DATA FOR REVIEW:
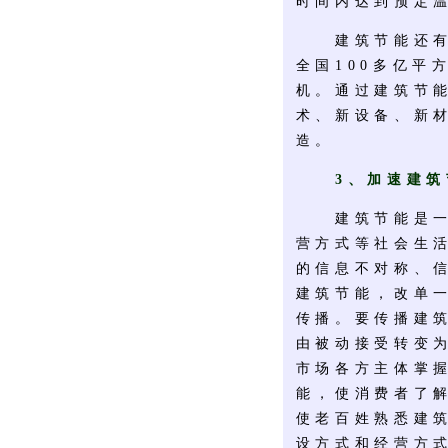
时间内达到预定
建筑节能还有利
全国100多亿平
机。通过建筑节
术、新设备、新
造。
3、加速建
建筑节能是一项
营方式等社会生
的信息不对称、
建筑节能，改单
传播。要传播建
由被动接受转变
市场各方主体掌
能，使消费者了
使老百姓熟悉建
设方式和经营方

ACTIVITY: Without the pictures, please output every record exactly.

SOLUTION TO THE EXERCISE:
时间内达到预定
建筑节能还有利
全国100多亿平
机。通过建筑节
术、新设备、新
造。
3、加速建
建筑节能是一项
营方式等社会生
的信息不对称、
建筑节能，改单
传播。要传播建
由被动接受转变
市场各方主体掌
能，使消费者了
使老百姓熟悉建
设方式和经营方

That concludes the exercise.